Mission Possible

July 19, 2011

The organization for which I currently work has a very clear and well-communicated mission ... I respect the organization for not trying to do it all, but instead focusing on a single thing that they think they can do better than anyone else.

Forgive the cheesy title. I’ve been thinking lately about the importance of mission statements - kind of your reason for being. The organization for which I currently work has a very clear and well-communicated mission. Basically, it is to provide increasing healthcare value for decreasing cost. I can see how everything that we do both locally at our clinic and corporately serves this mission. I respect the organization for not trying to do it all, but instead focusing on a single thing that they think they can do better than anyone else.

In previous jobs, the mission statements were either ill-defined or so broad that it might as well have read “Our mission is to bring about world peace, solve the Arab-Israeli conflict, put an end to world hunger, and create a patient-centered medical home.” In the military, the mission statement should have been extremely clear - after all, as an Army doctor the goal is to do what is needed to keep the soldiers healthy so they can do their jobs. Unfortunately, as a teaching physician in the Army, the mission included the above, plus teaching residents, plus seeing clinic, plus being efficient, plus implementing an electronic health record, and on and on.

More recently, as an academic physician at a large university, the mission was similarly both ambitious and massive. The mission was to teach residents, do research, advance the field of knowledge within family medicine, take care of patients, and be leaders of health care innovation in our community. This is less a mission statement and more a list of all the things you wish you could do with endless time and resources.

This is not to knock either the Army or the university for which I worked. Both organizations were filled with extraordinarily dedicated people who really strove to fulfill all of those missions on a daily basis. However, they are impossible missions. Inherently, they demand that everything is your first priority.

Unfortunately, we also can personally get sidetracked or bogged down pursuing a mission statement for ourselves that includes being the best doctor, spouse, parent, athlete, example of healthy living, and PTA/church board/volunteer organization member. While, it is admirable to try your hardest in all your endeavors, we are finite and therefore must pick those things that warrant our best efforts and those that can make do with “good enough.”

So, my challenge to you all in your pursuit of work-life balance is the same challenge that I seem to renew for myself daily. It is to develop your personal mission statement - be specific, be ambitious, but be kind to yourself. Create something that is actually possible.

Extracted data:
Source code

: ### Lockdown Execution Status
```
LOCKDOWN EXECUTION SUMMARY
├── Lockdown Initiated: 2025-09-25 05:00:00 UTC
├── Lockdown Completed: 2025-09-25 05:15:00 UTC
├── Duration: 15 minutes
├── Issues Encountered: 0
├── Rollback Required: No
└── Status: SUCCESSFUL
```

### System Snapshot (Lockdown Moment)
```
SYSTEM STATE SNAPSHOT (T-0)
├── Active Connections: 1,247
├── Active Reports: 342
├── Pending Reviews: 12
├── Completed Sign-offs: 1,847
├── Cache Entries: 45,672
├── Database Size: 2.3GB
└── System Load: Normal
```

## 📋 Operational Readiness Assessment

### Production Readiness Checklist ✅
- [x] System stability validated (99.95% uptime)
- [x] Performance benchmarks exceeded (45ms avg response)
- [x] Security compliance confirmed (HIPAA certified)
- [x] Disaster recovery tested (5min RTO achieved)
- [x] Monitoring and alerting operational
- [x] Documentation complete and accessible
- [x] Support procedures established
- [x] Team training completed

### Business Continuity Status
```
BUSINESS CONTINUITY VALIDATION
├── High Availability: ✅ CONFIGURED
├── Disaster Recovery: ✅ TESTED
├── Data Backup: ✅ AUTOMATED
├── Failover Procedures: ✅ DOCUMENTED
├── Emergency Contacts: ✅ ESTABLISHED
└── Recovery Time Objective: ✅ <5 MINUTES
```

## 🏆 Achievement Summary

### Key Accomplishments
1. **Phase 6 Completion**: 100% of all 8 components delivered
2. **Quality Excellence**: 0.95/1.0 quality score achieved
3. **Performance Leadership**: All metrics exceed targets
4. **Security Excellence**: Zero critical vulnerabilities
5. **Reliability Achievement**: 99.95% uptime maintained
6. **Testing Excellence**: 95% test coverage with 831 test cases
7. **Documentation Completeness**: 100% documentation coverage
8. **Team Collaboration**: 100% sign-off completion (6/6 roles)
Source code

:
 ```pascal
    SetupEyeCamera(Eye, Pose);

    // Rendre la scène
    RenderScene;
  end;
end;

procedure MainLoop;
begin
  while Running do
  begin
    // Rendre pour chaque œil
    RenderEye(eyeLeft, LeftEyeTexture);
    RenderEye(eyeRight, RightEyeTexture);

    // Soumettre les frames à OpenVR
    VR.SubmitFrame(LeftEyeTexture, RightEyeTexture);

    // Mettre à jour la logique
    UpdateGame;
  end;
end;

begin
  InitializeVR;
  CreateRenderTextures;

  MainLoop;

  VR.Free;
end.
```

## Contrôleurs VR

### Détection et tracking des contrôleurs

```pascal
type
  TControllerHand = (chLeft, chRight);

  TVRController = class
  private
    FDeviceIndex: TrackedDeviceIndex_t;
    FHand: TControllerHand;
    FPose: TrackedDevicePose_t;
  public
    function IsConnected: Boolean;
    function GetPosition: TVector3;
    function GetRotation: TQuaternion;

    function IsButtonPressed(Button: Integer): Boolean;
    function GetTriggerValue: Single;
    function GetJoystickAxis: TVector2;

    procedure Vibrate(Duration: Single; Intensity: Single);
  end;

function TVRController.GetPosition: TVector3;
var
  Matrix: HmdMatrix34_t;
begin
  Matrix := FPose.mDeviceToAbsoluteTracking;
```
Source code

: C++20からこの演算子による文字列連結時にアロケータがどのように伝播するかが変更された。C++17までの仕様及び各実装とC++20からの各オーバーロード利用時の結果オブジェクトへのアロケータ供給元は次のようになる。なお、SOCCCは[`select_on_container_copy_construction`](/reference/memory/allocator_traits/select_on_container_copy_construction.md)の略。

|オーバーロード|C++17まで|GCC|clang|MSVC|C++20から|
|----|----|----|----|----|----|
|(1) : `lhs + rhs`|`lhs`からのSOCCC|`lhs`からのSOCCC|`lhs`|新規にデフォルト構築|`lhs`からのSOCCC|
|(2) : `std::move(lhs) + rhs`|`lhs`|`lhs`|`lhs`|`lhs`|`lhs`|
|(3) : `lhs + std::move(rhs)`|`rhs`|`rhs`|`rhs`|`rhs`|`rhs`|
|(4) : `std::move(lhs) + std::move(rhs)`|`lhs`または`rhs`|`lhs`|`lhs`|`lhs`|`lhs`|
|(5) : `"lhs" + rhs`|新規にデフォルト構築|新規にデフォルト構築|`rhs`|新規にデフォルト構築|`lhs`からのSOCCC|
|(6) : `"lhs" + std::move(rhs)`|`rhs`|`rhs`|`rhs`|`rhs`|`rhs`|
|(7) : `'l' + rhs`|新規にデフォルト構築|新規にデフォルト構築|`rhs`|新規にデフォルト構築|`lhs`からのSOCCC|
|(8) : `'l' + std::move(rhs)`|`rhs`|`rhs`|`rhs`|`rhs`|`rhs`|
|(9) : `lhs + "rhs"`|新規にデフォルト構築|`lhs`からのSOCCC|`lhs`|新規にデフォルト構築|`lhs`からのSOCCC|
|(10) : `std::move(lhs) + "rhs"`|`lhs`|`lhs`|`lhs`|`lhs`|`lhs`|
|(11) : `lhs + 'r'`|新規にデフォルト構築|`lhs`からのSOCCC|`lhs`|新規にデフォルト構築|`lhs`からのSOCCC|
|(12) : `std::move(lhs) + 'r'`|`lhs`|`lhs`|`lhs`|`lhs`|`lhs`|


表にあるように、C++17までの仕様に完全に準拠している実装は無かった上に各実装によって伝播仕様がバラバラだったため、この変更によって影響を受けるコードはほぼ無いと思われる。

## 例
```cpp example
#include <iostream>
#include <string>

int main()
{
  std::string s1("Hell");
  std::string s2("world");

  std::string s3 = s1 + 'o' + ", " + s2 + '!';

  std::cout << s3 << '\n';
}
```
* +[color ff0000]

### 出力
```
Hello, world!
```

Apply what you read:
(1) Reproduce the part of the essay on mission statements that opens with the words "So, my challenge" and closes with "is actually possible.", replacing "work-life balance" with "work-life harmony".
(2) Answer these questions using the essay on mission statements:
(a) What, basically, is the mission of the organization for which the author currently works?
(b) According to the essay, what is the goal of an Army doctor?
(c) Within which field was the university's mission to advance knowledge?

Exercise solutions:
(1)
So, my challenge to you all in your pursuit of work-life harmony is the same challenge that I seem to renew for myself daily. It is to develop your personal mission statement - be specific, be ambitious, but be kind to yourself. Create something that is actually possible.

(2)
(a) To provide increasing healthcare value for decreasing cost.
(b) To do what is needed to keep the soldiers healthy so they can do their jobs.
(c) Family medicine.